Top of DATA TO PROCESS

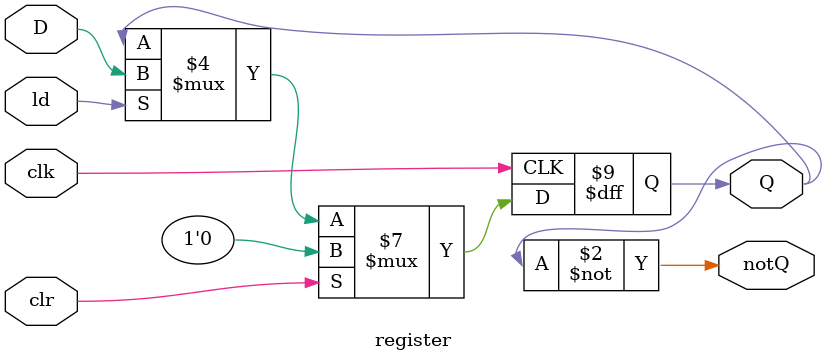
<source format=sv>
`timescale 1ns / 1ps


module register
#(parameter SIZE = 1) (
    input logic clk,
    input logic clr,
    input logic ld,
    input logic [SIZE - 1: 0] D,
    output logic [SIZE - 1: 0] Q,
    output logic [SIZE - 1: 0] notQ
);

always_ff @(posedge clk) begin
    if(clr) begin Q <= 0; end
    else if(ld) begin Q <= D; end
    else begin Q <= Q; end
end

assign notQ = ~Q;

endmodule

</source>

Bottom of DATA TO PROCESS

TO DO: Would you output the lines from the one that contains "#(parameter SIZE = 1)" to the end of the data, both ends included, exactly as they appear?

RESPONSE TO THE TASK:
#(parameter SIZE = 1) (
    input logic clk,
    input logic clr,
    input logic ld,
    input logic [SIZE - 1: 0] D,
    output logic [SIZE - 1: 0] Q,
    output logic [SIZE - 1: 0] notQ
);

always_ff @(posedge clk) begin
    if(clr) begin Q <= 0; end
    else if(ld) begin Q <= D; end
    else begin Q <= Q; end
end

assign notQ = ~Q;

endmodule

</source>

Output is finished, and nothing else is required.